Q&A with Cari Nelson, Science Department Chair, and Dan Perez, Science, Engineering, and Robotics Teacher
Interview by Laurie Pellichero
Reprinted with permission from Princeton Magazine
Describe the campus and mission of Solebury School.
Cari: I love the way our campus reinforces Solebury’s mission to create an environment of educational excellence that prepares students for success in college and beyond. Our campus is very similar to a college campus. The departments are housed in separate buildings and students move around our 140-acre campus as they need to. It is nice to experience the outdoors several times a day and sit outside on a nice day when students or faculty do not have class. Solebury values challenging students academically and building creative and independent thinkers. You see that within the vast number of electives that we offer our students.
What is the role of the Science Department at the school?
Cari: The role of the Science Department is to give students an understanding of how science is around us every day and to look at things through that lens. We teach students to think about the answers that are given, and see if they make sense with what they already know. Engineering is all about problem solving. We run a “Physics First” curriculum, so students start looking at science that is very tangible with conceptual physics, doing hands-on experiments and collecting data. At the end of the year, the students end physics talking about the atom, setting them up to talk about chemistry. As a sophomore, students take chemistry and do more data-driven experiments and write up lab reports. As a junior, they take biology. All Biology books starts with chemistry and the building blocks of macromolecules. Our students have already taken chemistry, so they understand bonds when we look at DNA or proteins. As a junior or senior they have their choice of electives that interest them.
In the past few years we have added engineering to the Science Department and have given a path of STEM (Science, Engineering, Math, and Science) to a whole new group of kids that may have been scared off by the complexity of science. Engineering classes give them a way to look at problems and figure out how to solve them.
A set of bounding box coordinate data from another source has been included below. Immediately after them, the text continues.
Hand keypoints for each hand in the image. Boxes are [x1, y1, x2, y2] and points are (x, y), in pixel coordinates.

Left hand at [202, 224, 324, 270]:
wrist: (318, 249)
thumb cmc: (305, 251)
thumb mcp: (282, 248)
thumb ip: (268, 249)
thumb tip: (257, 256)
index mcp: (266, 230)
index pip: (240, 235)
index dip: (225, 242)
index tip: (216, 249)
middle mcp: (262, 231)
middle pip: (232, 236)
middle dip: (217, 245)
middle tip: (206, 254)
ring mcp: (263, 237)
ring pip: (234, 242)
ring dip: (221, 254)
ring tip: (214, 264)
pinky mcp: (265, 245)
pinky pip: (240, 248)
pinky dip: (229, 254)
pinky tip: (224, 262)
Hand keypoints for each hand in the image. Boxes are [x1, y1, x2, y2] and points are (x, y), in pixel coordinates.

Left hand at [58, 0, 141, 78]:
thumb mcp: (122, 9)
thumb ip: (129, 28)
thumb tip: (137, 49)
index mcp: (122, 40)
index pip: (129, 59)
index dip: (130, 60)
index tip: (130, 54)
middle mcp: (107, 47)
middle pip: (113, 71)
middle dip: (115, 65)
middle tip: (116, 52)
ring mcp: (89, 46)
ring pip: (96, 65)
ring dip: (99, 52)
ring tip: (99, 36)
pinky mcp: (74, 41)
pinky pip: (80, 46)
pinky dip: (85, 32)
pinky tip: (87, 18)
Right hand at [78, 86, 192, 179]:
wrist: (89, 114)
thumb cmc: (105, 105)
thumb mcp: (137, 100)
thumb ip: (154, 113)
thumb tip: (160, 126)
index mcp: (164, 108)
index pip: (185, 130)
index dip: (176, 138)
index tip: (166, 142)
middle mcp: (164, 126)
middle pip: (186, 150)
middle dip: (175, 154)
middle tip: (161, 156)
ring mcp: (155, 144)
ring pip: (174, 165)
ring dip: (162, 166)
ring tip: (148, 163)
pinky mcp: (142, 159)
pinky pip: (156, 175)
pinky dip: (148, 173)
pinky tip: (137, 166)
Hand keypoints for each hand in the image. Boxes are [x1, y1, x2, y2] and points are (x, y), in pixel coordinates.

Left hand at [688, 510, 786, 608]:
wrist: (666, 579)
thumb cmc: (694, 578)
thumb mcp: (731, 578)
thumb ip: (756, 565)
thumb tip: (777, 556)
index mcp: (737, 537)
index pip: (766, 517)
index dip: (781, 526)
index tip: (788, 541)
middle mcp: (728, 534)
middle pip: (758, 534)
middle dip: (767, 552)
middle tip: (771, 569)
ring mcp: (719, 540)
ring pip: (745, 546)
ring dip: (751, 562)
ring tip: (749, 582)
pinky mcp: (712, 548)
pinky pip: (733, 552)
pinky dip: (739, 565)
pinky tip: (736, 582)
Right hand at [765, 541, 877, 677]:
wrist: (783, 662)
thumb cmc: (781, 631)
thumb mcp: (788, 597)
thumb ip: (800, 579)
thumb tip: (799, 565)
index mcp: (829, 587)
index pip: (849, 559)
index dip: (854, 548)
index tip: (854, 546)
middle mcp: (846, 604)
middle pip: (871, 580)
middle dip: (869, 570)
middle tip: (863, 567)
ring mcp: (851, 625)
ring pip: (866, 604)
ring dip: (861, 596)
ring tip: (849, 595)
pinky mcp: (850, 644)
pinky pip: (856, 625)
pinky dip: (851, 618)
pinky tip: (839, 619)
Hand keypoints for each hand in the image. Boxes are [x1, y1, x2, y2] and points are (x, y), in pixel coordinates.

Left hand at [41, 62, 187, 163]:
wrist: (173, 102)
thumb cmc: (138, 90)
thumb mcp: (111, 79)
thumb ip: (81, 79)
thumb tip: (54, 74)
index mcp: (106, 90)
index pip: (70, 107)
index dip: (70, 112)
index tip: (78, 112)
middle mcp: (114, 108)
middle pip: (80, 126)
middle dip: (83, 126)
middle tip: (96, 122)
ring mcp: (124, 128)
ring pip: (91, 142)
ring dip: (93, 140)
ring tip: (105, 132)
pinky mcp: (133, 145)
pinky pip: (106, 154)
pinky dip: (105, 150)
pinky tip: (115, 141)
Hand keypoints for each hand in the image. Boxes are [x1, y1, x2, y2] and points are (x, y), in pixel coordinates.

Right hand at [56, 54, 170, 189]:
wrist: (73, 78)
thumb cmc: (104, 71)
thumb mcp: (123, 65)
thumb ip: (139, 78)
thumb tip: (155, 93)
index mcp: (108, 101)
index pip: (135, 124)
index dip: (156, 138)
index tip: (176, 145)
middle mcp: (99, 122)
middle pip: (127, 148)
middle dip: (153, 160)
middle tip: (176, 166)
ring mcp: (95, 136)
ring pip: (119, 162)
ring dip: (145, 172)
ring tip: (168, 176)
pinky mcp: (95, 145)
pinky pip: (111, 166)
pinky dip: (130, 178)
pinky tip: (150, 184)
I understand that you are opening a new IDEA Lab this fall. Tell us about that.
Dan: The IDEA (Invention, Design, Engineering and the Arts) Lab is a new space in the center of Solebury’s campus that is specially designed to be used as both a classroom and collaborative design space for student projects. The lab will serve as a permanent home for Solebury’s engineering and robotics teams.
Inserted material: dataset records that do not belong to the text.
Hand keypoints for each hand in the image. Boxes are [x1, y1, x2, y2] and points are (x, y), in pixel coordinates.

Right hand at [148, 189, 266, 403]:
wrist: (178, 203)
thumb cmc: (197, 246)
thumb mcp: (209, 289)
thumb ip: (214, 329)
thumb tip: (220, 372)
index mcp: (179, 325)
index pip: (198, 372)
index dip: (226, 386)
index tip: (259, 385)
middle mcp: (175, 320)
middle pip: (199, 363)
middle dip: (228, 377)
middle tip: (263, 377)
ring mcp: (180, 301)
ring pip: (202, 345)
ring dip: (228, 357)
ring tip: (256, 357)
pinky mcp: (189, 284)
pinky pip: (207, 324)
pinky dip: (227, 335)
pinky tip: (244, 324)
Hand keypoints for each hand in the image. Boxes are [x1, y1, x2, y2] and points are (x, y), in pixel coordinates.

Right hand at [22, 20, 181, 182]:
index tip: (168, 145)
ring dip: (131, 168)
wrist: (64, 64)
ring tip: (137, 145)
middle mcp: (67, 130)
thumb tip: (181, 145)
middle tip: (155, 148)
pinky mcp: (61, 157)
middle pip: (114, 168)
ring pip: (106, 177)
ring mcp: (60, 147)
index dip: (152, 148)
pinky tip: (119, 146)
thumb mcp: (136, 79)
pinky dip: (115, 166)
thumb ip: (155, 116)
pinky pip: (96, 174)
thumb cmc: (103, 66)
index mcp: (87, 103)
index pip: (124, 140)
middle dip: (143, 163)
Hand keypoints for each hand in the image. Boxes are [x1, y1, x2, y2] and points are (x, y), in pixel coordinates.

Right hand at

Cari: We are very excited to open a dedicated space to engineering. We will have classes offered in engineering, digital design, computer science, CAD, VR, and robotics. Some classes offer the option of being in local competitions, and others are trimester courses where they can learn how to code, design objects using the 3D printer, laser cut designs, or design their own video games. Keeping kids active in creating their own designs is the goal of the IDEA Lab.
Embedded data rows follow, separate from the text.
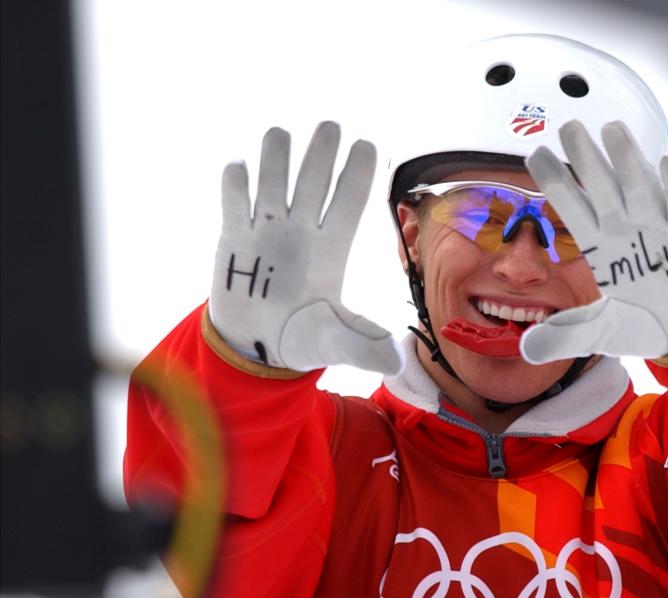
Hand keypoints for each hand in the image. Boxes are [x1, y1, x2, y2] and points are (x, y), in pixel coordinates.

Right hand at [208, 122, 402, 373]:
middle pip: (313, 184)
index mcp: (331, 249)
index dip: (356, 175)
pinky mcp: (235, 238)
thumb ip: (362, 345)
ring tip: (279, 134)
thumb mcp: (334, 343)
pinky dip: (236, 187)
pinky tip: (238, 169)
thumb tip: (394, 363)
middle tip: (330, 126)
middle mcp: (302, 232)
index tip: (367, 145)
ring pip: (274, 184)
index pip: (348, 204)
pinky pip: (235, 204)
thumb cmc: (302, 339)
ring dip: (276, 160)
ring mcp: (268, 231)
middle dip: (320, 155)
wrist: (257, 346)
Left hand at [520, 120, 667, 363]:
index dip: (556, 182)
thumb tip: (524, 351)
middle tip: (567, 126)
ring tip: (612, 129)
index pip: (571, 208)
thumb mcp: (599, 334)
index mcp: (600, 248)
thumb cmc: (644, 325)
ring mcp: (658, 229)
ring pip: (638, 187)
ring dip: (627, 159)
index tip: (534, 154)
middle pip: (601, 187)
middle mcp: (625, 230)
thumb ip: (562, 337)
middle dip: (585, 158)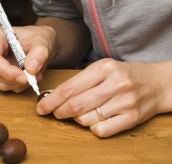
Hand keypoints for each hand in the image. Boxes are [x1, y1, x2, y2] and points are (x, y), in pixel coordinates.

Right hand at [0, 24, 55, 92]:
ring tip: (34, 72)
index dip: (7, 71)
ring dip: (19, 83)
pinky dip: (20, 85)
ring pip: (1, 82)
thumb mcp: (42, 42)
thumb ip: (39, 54)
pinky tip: (29, 75)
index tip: (25, 76)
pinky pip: (6, 85)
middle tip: (34, 76)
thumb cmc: (38, 37)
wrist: (39, 43)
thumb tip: (31, 69)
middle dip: (15, 78)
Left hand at [37, 58, 168, 136]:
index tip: (41, 107)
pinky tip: (95, 120)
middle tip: (55, 113)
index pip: (69, 88)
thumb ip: (79, 81)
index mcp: (103, 68)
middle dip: (59, 112)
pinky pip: (101, 130)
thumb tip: (52, 96)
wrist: (157, 83)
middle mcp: (115, 84)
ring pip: (86, 119)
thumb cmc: (122, 75)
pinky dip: (92, 128)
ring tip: (79, 113)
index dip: (51, 100)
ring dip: (76, 120)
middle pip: (75, 105)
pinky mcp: (132, 118)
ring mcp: (125, 102)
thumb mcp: (102, 69)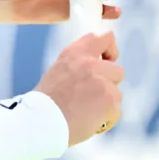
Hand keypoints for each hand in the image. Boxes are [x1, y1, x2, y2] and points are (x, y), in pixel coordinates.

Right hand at [35, 31, 123, 145]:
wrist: (41, 121)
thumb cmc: (46, 101)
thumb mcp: (58, 71)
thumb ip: (78, 65)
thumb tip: (98, 67)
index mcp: (74, 53)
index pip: (104, 38)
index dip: (110, 49)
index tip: (108, 60)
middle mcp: (90, 63)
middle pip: (117, 70)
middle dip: (109, 84)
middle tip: (93, 96)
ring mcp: (102, 81)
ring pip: (117, 93)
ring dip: (106, 103)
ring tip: (85, 112)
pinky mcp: (110, 99)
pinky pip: (116, 110)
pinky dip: (106, 118)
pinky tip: (89, 121)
What projects do you plan to focus on this year?
Dan: This will be an exciting year of introducing our new equipment. In the past, engineering classes would fabricate student designs externally. Our IDEA Lab can now have the students fully involved in the fabrication process using tools ranging from 3D printers, soldering irons, and Dremel tools to our new laser cutter and computer-controlled (CNC) milling machine. Students in our Spartanbuilders engineering club will use our club time to design personal projects as well as signs and decorations for the new space. Additionally, a new elective class called Virtual Reality will take advantage of our new computers and HTC VR systems.
How does the STEM curriculum complement other aspects of the students’ education at Solebury School?
Dan: There are a variety of STEM electives at Solebury School across multiple departments including the Science and Arts departments. Together with the Solebury Science Department “Physics First” curriculum, students have the opportunity to apply hands-on learning methods to reinforce basic concepts of the sciences.
Cari: When students take classes in the IDEA lab, they can use those same skills within their other classes. Once you know how to use the VR software you can design a tour of an art museum or a walking tour within a city in France. Students have a lot more options open to them for presentations within their other classes after learning the skills in the IDEA Lab.
Our goal in the Science Department is to break down the walls of departmental silos and show students that as adults we do not function in 80-minute blocks of different disciplines. Science intertwines with history very well — we offer a co-taught Moral Conflicts class. Just because you like humanities, it doesn’t mean you can’t come into the IDEA Lab and make something using the CNC machine.